31. The system of claim 29 , wherein an analog signal from the digital-to-analog converter is coupled to a gate of a transistor of the pre-driver.

32. The system of claim 26 , further comprising an input to receive an externally provided value and adjustment combining logic to combine the externally provided value and a value stored in the selected register to produce an adjusted value; wherein the pre-driver is configured in accordance with the adjusted value.

33. The system of claim 26 , further comprising a process/voltage/temperature (PVT) detector, and adjustment combining logic to combine a value from the PVT detector and a value stored in the selected register to produce an adjusted value; wherein the pre-driver is configured in accordance with the adjusted value.

34. The system of claim 33 , wherein the value from the PVT detector is a digital code.

35. The system of claim 33 , wherein the PVT detector comprises a delay lock loop (DLL).

36. The system of claim 33 , wherein the PVT detector includes a frequency detector to track operating frequency.

37. The system of claim 33 , further comprising an input to receive externally provided values for storage in the plurality of registers.

38. The system of claim 26 , further comprising a frequency detector to track operating frequency, and adjustment combining logic to combine a value from the frequency detector and the value stored in the selected register to produce an adjusted value; wherein the pre-driver is configured in accordance with the adjusted value.

39. A method of generating an output signal for one of a plurality of signaling types, comprising: selecting one of a plurality of registers, each respective register storing a value suitable for configuring a pre-driver to generate an output signal with a duty cycle of a respective signaling type of the plurality of signaling types; and configuring the pre-driver according to the selected register, the pre-driver generating an output signal with a duty cycle corresponding to the value stored in the selected register.

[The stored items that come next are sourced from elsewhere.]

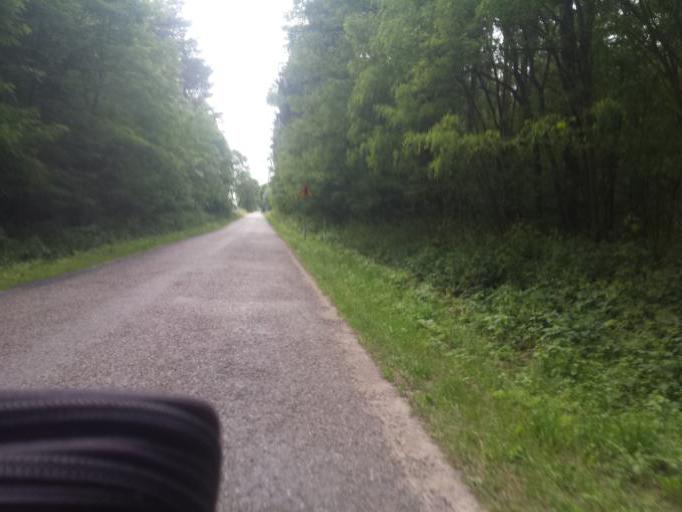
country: PL
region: Warmian-Masurian Voivodeship
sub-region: Powiat ilawski
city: Ilawa
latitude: 53.5275
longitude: 19.5240
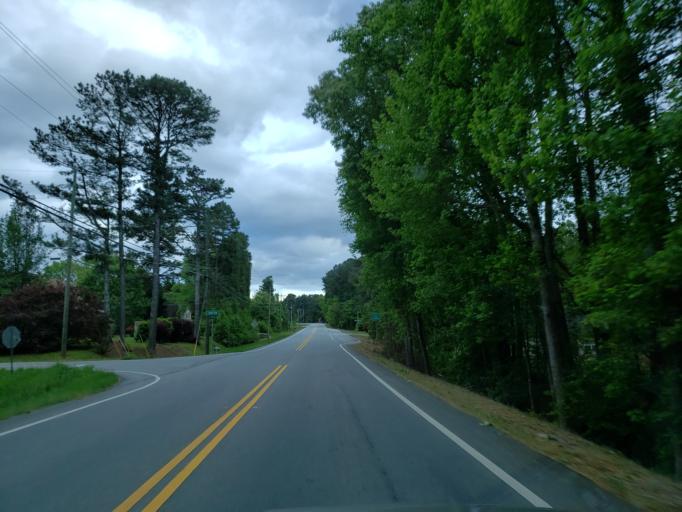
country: US
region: Georgia
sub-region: Paulding County
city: Dallas
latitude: 33.8708
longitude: -84.8512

40. The method of claim 39 , including receiving input specifying the selected register or specifying the signaling type corresponding to the value stored in the selected register.

41. The method of claim 39 , wherein configuring comprises: converting of the value in the register from a digital value to an analog signal; and applying the analog signal to a gate of a transistor of the pre-driver.

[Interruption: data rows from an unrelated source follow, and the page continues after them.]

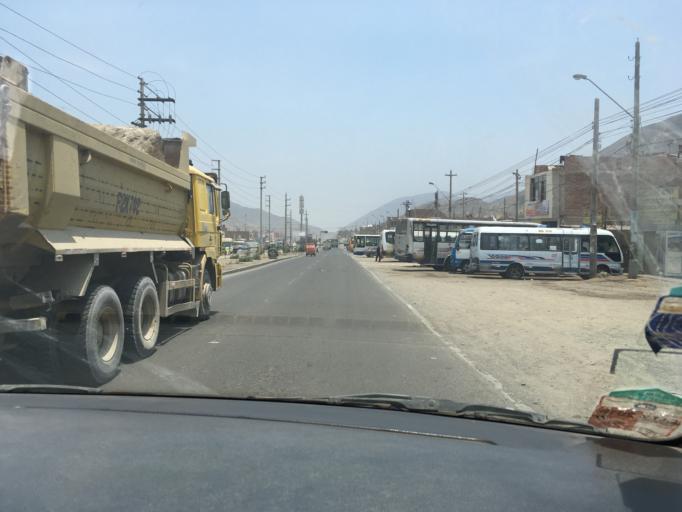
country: PE
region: Lima
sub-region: Lima
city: Cieneguilla
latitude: -12.1213
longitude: -76.8727
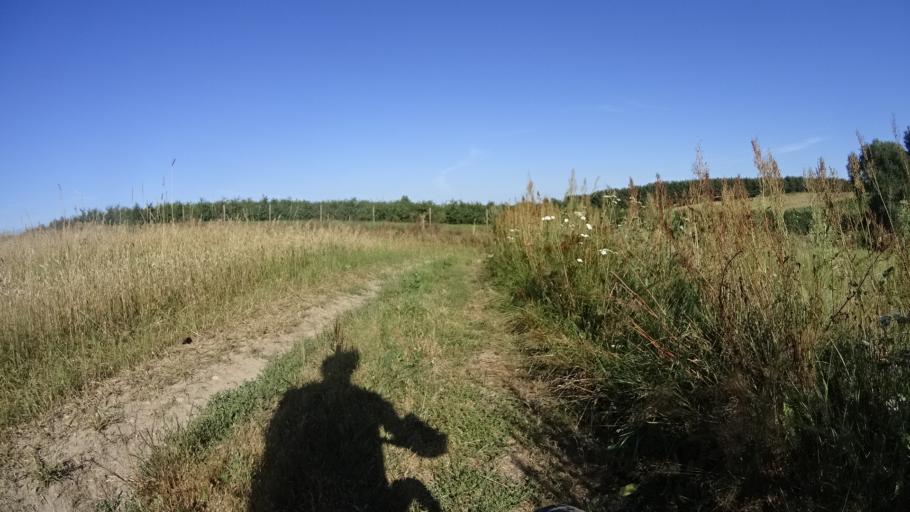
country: PL
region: Masovian Voivodeship
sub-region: Powiat bialobrzeski
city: Wysmierzyce
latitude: 51.6720
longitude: 20.8484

42. The method of claim 39 , further comprising receiving an externally provided value, combining the value stored in the selected register with the externally provided value to produce an adjusted value, and configuring the pre-driver in accordance with the adjusted value.

43. The method of claim 39 , further including combining the value stored in the selected register with a value obtained from a process/voltage/temperature (PVT) detector to produce a combined value, and configuring the pre-driver in accordance with the combined value.

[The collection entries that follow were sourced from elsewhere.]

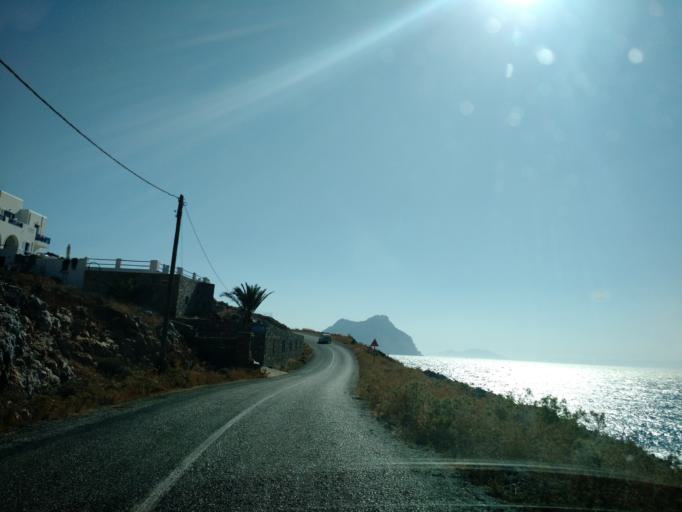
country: GR
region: South Aegean
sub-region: Nomos Kykladon
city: Amorgos
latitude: 36.8948
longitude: 25.9668
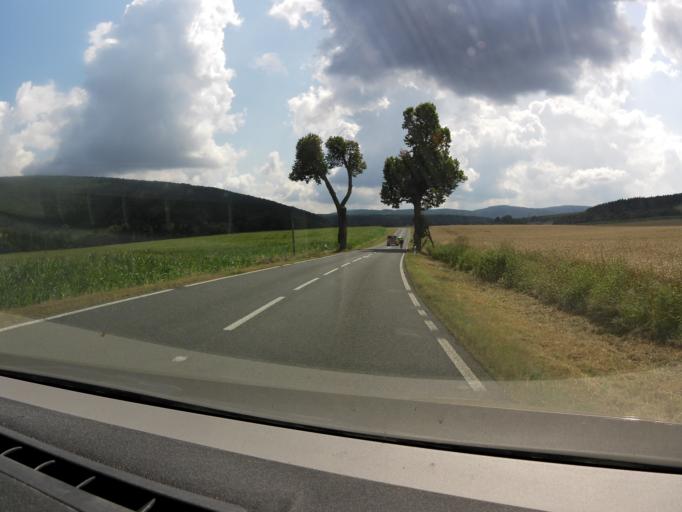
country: DE
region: Thuringia
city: Neusiss
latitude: 50.7385
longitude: 10.8888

44. The method of claim 43 , including combining the value stored in the register with the value obtained from the process/voltage/temperature (PVT) detector and an externally provided value to produce a combined value, and configuring the pre-driver in accordance with the combined value.

45. The method of claim 43 , wherein the PVT detector includes a frequency detector and the value obtained from the PVT detector tracks an operating frequency.

46. The method of claim 39 , further including combining the value stored in the selected register with a value obtained from a frequency detector to produce a combined value that tracks an operating frequency, and configuring the pre-driver in accordance with the combined value.